Neurowild Mind
"Neurodivergence" is becoming a mainstay of the contemporary psychological zeitgeist. While I generally support this trend, I hesitate to use the term because it implies and assumes a "normalcy" from which "other" (non-normal) people "diverge." Sure, this may be accurate in a simple, linear, literal sense. Ironically, though, to accept such simple thinking is to reify the "normal" cognition of what is correlatively called the "neuro-normal." In this sense, characterizing the wide, diverse, multidimensional spectra of human cognition by the simplistic (dualistic; cf. digital) "normal v. divergent" dichotomy ultimately just begs the question. It hides the substance of "normal" within an antagonistic identity of "not-divergent," "not-the other." And this makes sense, because the "normal" in this equation is actually vacuous; it is an empty signifier malleable to the whims of whoever and whatever holds power to dictate the typical. It tends toward the superficial homogenization -- of thought, style, taste, ethics, cultural organization, political imagination, and the like -- characteristic of consumer culture. It caters to the lowest common denominator as a base strategy for expanding markets for mass-produced commodities, perspectives, ideologies, values, and expectations.
Like the inherently meaningless "excellence" of Bill Readings' techno-bureaucratic-consumer-commodity university, "normal" hides its ultimate emptiness by attaching itself to whatever cognitive-moral-ideological trends are peddled by the dominate class and its servant institutions in any given historical moment. Down through history, what is "normal" has shapeshifted to accommodate and promote the actually idiosyncratic values and beliefs of the elites who influence mainstream thought and dialogue through control of religious dogma, media, political dogma, and scientific dogma (oh yes, there is scientific dogma; loads of it).
In this sense, "normal" has never been. Said plainly, what has always been "normal" precisely isn't. What has been eminently normal in human history is change, diversification, extrapolation, experimentation, innovation, divergence, transformation, and adaptation. Aesthetic alchemy. The very qualities characteristic of what is now mis-named "neuro-divergent."
In no reliable sense can human cognition be categorized into two basic, contrasting boxes. There is not even a single spectrum of cognitive styles, forms, dimensions, perspectives, senses, qualities, tendencies, and flavors; there are rather various spectra of cognition -- all unique, dynamic, and contingent with sociocultural-political-ecological temporalities. There is no standard vantage point from which to "objectively" assess such an array (for we must never forget that the doctrine of epistemological-ontological "objectivity" is itself an historical contingency, unique to a particular time, place, and tiny portion of the human population, an idiosyncratic subculture...it is ultimately impossible to give an objective account of objectivity without begging the question).

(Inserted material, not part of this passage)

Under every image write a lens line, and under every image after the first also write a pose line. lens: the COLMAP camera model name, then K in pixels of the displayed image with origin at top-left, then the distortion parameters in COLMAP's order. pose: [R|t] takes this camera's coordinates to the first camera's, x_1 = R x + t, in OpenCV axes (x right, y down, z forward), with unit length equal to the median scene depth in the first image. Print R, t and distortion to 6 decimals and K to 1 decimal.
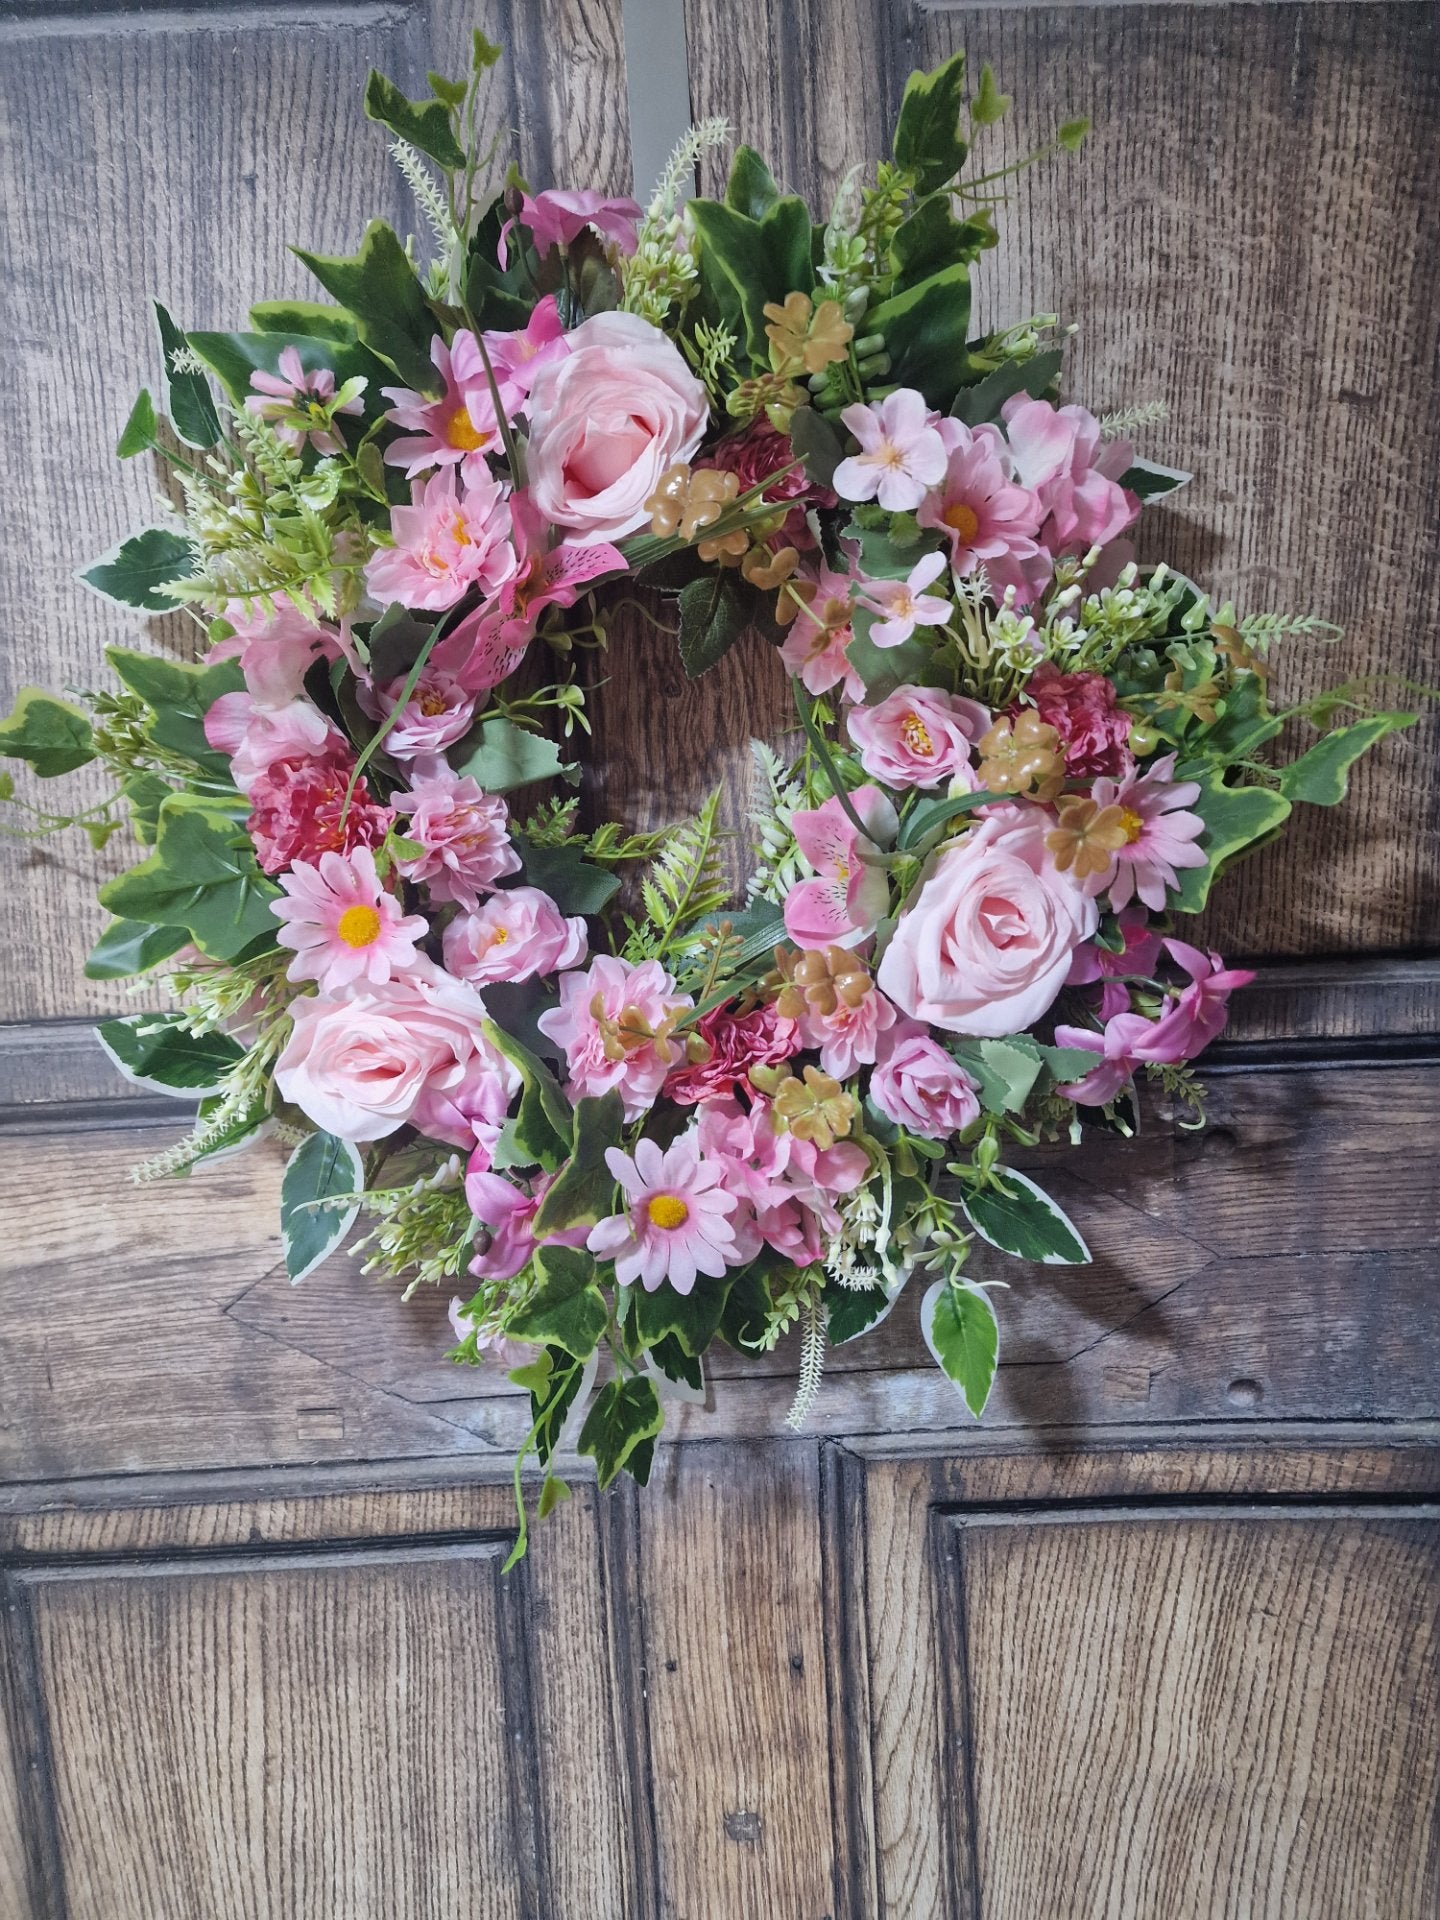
lens RADIAL K [[1331.2, 0, 732.1], [0, 1331.2, 962.4], [0, 0, 1]] dist [0.068133, -0.063030]
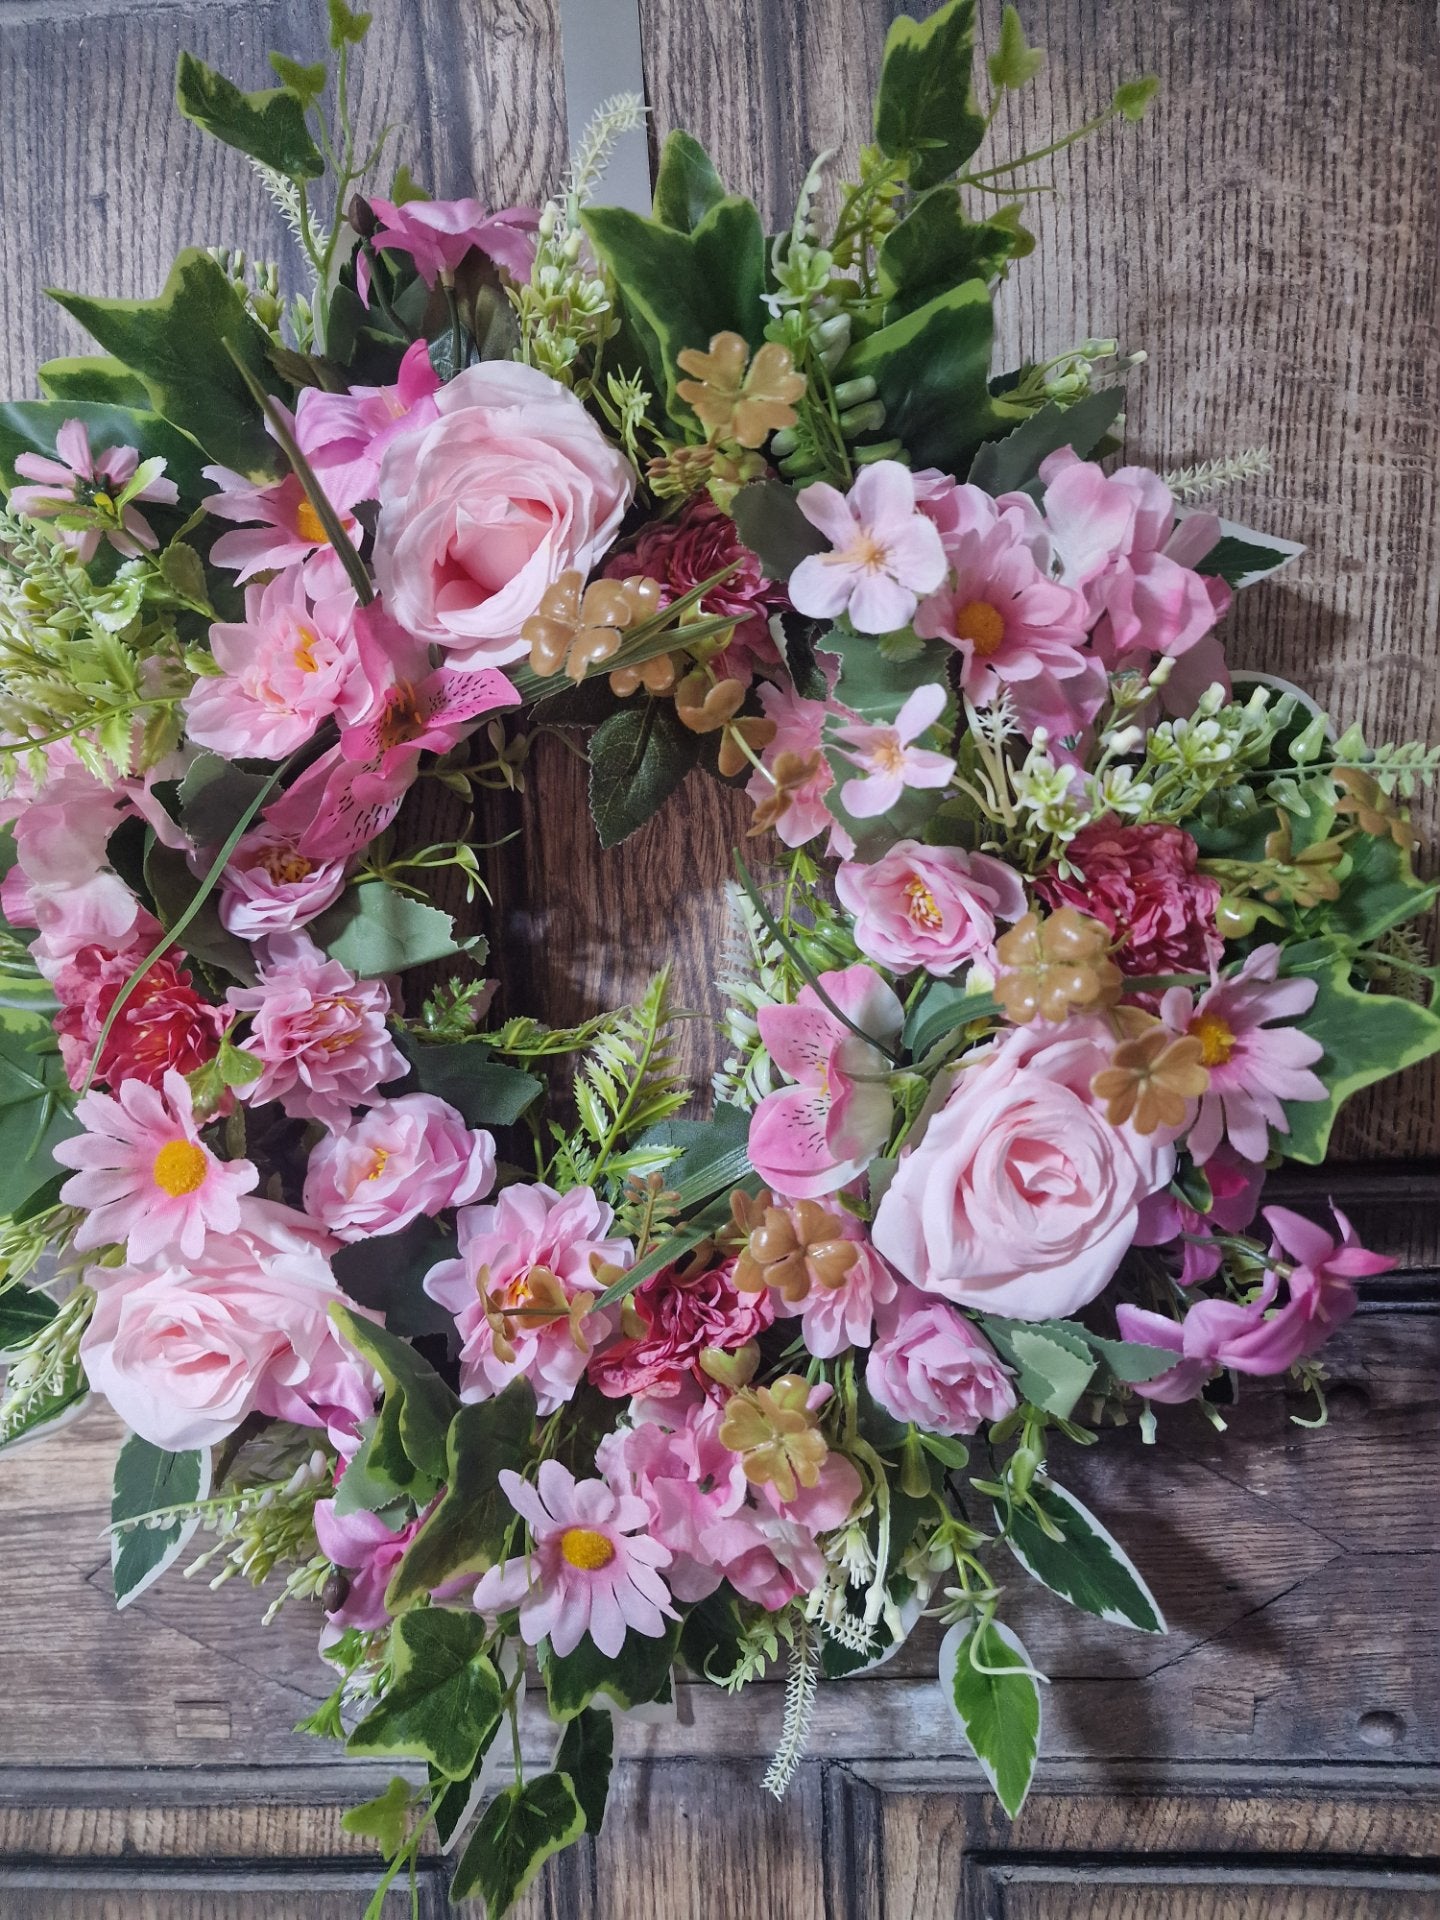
lens RADIAL K [[1325.8, 0, 741.3], [0, 1325.8, 934.4], [0, 0, 1]] dist [0.062317, -0.059535]
pose [[0.997376, 0.001627, -0.072377, 0.080446], [-0.002371, 0.999945, -0.010198, -0.130810], [0.072357, 0.010342, 0.997325, 0.227468]]
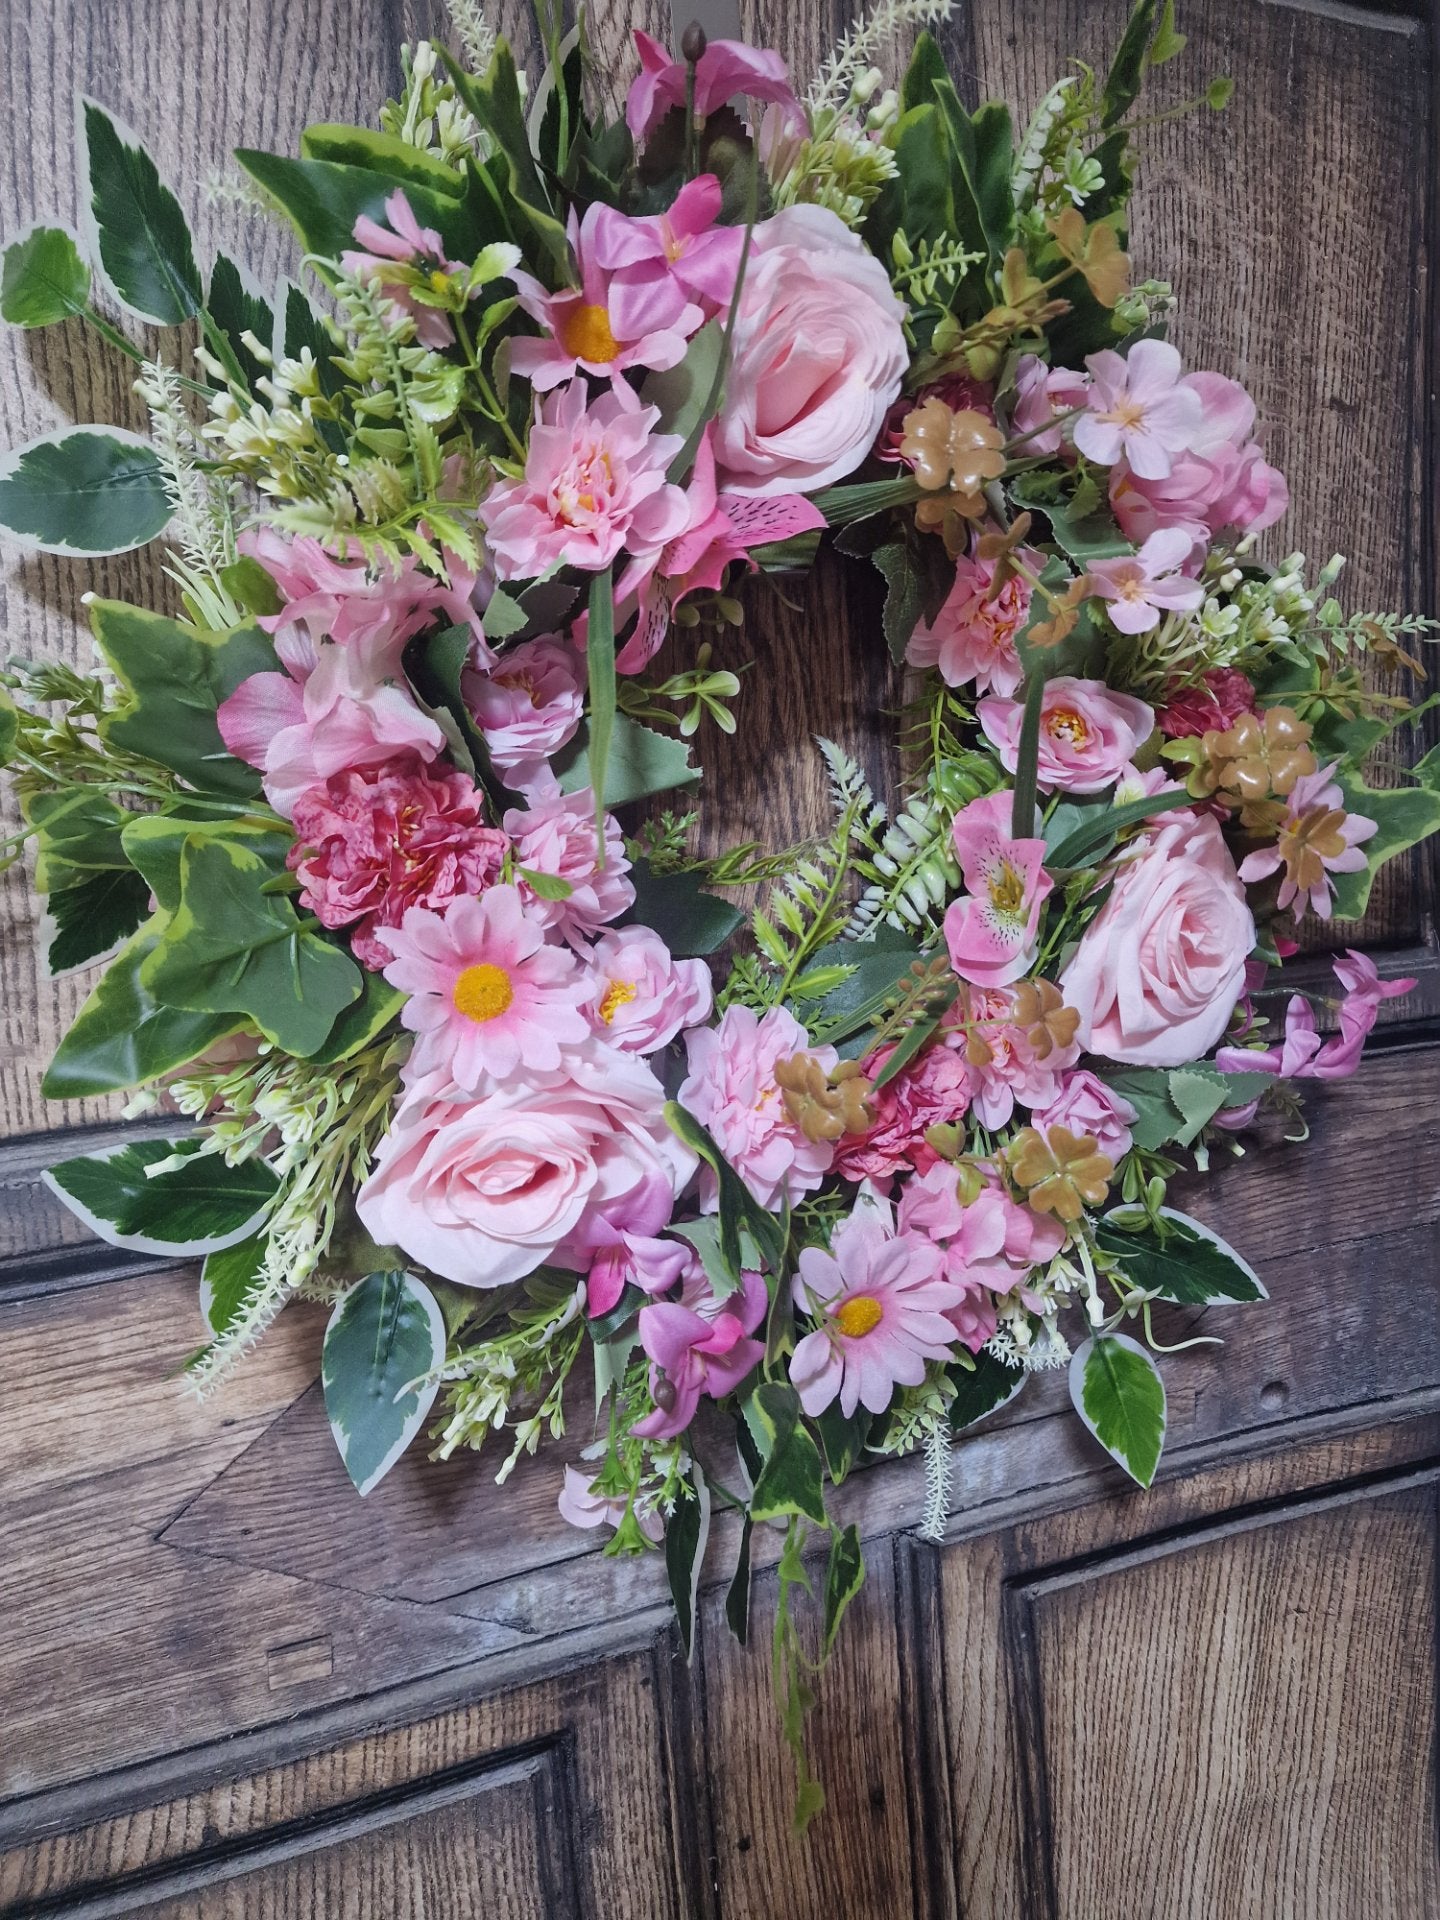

Forcing such an unruly and unsettled natural phenomenon as cognition into basic conceptual boxes is to make rigid a fluidity. And, as the psychologist Susan David reminds us, "Rigidity in the face of complexity is toxic." Today, in the midst of the least "normal" times ever to exist on Earth, clinging to and enforcing an adherence to the vacuity of a moral-cognitive "normality" or "typicality" is intellectually and phenomenologically toxic. It is relationally toxic, communicatively toxic, and spiritually toxic. It caustically degrades the wild power of untamed human intellect, favoring a robotic mechanism of mind, movement, feeling, thinking, and socializing.
For these and countless more related reasons, I propose an embrace of each of our "neurowild" tendencies and characteristics, not as "divergences" from a manufactured "normal," but as the heart and soul of natural human cognition. For what is "normal" today is an over-domestication of the wildness that characterized human existence for more than 99% of our existence on Earth. By that measure, wild, untamed mind is the most normal thing in the world. The most literal "divergence" here is the shift away from such a state to the cultural-cognitive conformity characteristic of civilizational society, or "consumer conformist" society, as the eco-depth psychologist Bill Plotkin defines it. (See also Ishmael, by Daniel Quinn, and Civilized to Death: The Price of Progress by Christopher Ryan.)
As you ponder all this, be sure to investigate the frames of reference you use to assess these ideas. How well do they accommodate diversity in conceptual analysis? How welcoming or rejecting are they of these invitations? In other words, are you relying on normalizing frameworks to determine your feelings about these explorations of what's normal or divergent? Can you allow yourself to diverge somewhat from what you typically believe, think, feel, perceive, imagine, and conclude?
If nothing else, allow yourself to be surprised. It's much more fun than pretending you already know what's around the next corner. And why not have some fun in this short, sweet life we were all gifted?